> **What this task involves**
Each entry below is to be restated word for word, with no pictures carried over.
### Supplied material
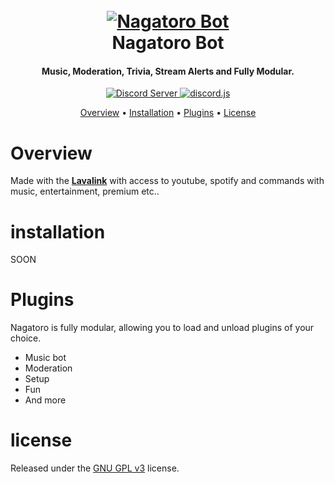 <h1 align="center">
  <br>
  <a href="https://github.com/Cog-Creators/Red-DiscordBot/tree/V3/develop"><img src="https://imgur.com/pY1WUFX.png" alt="Nagatoro Bot"></a>
  <br>
  Nagatoro Bot
  <br>
</h1>

<h4 align="center">Music, Moderation, Trivia, Stream Alerts and Fully Modular.</h4>

<p align="center">
  <a href="https://discord.gg/F8F2SEHZjq">
    <img src="https://discordapp.com/api/guilds/133049272517001216/widget.png?style=shield" alt="Discord Server">
  </a>
  <a href="https://github.com/discordjs/discord.js/">
     <img src="https://img.shields.io/badge/discord-js-blue.svg" alt="discord.js">
  </a>

<p align="center">
  <a href="#overview">Overview</a>
  •
  <a href="#installation">Installation</a>
  •
  <a href="#plugins">Plugins</a>
  •
  <a href="#license">License</a>
</p>

# Overview

Made with the [**Lavalink**](https://github.com/freyacodes/Lavalink) with access to youtube, spotify and commands with music, entertainment, premium etc..

# installation

SOON

# Plugins

Nagatoro is fully modular, allowing you to load and unload plugins of your choice.

- Music bot
- Moderation
- Setup
- Fun
- And more

# license

Released under the [GNU GPL v3](https://www.gnu.org/licenses/gpl-3.0.en.html) license.
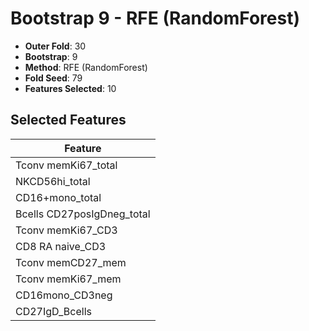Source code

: # Bootstrap 9 - RFE (RandomForest)

- **Outer Fold**: 30
- **Bootstrap**: 9
- **Method**: RFE (RandomForest)
- **Fold Seed**: 79
- **Features Selected**: 10

## Selected Features

| Feature |
|---------|
| Tconv memKi67_total |
| NKCD56hi_total |
| CD16+mono_total |
| Bcells CD27posIgDneg_total |
| Tconv memKi67_CD3 |
| CD8 RA naive_CD3 |
| Tconv memCD27_mem |
| Tconv memKi67_mem |
| CD16mono_CD3neg |
| CD27IgD_Bcells |
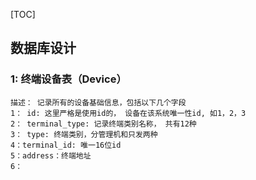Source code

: [TOC]
## 数据库设计


### 1: 终端设备表（Device）
    描述： 记录所有的设备基础信息，包括以下几个字段
    1： id: 这里严格是使用id的， 设备在该系统唯一性id, 如1，2，3
    2： terminal_type: 记录终端类别名称， 共有12种
    3： type: 终端类别，分管理机和只发两种
    4：terminal_id: 唯一16位id
    5：address：终端地址
    6：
######
> **Exercise output**
 <h1 align="center">
  <br>
  <a href="https://github.com/Cog-Creators/Red-DiscordBot/tree/V3/develop"><img src="https://imgur.com/pY1WUFX.png" alt="Nagatoro Bot"></a>
  <br>
  Nagatoro Bot
  <br>
</h1>

<h4 align="center">Music, Moderation, Trivia, Stream Alerts and Fully Modular.</h4>

<p align="center">
  <a href="https://discord.gg/F8F2SEHZjq">
    <img src="https://discordapp.com/api/guilds/133049272517001216/widget.png?style=shield" alt="Discord Server">
  </a>
  <a href="https://github.com/discordjs/discord.js/">
     <img src="https://img.shields.io/badge/discord-js-blue.svg" alt="discord.js">
  </a>

<p align="center">
  <a href="#overview">Overview</a>
  •
  <a href="#installation">Installation</a>
  •
  <a href="#plugins">Plugins</a>
  •
  <a href="#license">License</a>
</p>

# Overview

Made with the [**Lavalink**](https://github.com/freyacodes/Lavalink) with access to youtube, spotify and commands with music, entertainment, premium etc..

# installation

SOON

# Plugins

Nagatoro is fully modular, allowing you to load and unload plugins of your choice.

- Music bot
- Moderation
- Setup
- Fun
- And more

# license

Released under the [GNU GPL v3](https://www.gnu.org/licenses/gpl-3.0.en.html) license.
Source code

: # Bootstrap 9 - RFE (RandomForest)

- **Outer Fold**: 30
- **Bootstrap**: 9
- **Method**: RFE (RandomForest)
- **Fold Seed**: 79
- **Features Selected**: 10

## Selected Features

| Feature |
|---------|
| Tconv memKi67_total |
| NKCD56hi_total |
| CD16+mono_total |
| Bcells CD27posIgDneg_total |
| Tconv memKi67_CD3 |
| CD8 RA naive_CD3 |
| Tconv memCD27_mem |
| Tconv memKi67_mem |
| CD16mono_CD3neg |
| CD27IgD_Bcells |
Source code

: [TOC]
## 数据库设计


### 1: 终端设备表（Device）
    描述： 记录所有的设备基础信息，包括以下几个字段
    1： id: 这里严格是使用id的， 设备在该系统唯一性id, 如1，2，3
    2： terminal_type: 记录终端类别名称， 共有12种
    3： type: 终端类别，分管理机和只发两种
    4：terminal_id: 唯一16位id
    5：address：终端地址
    6：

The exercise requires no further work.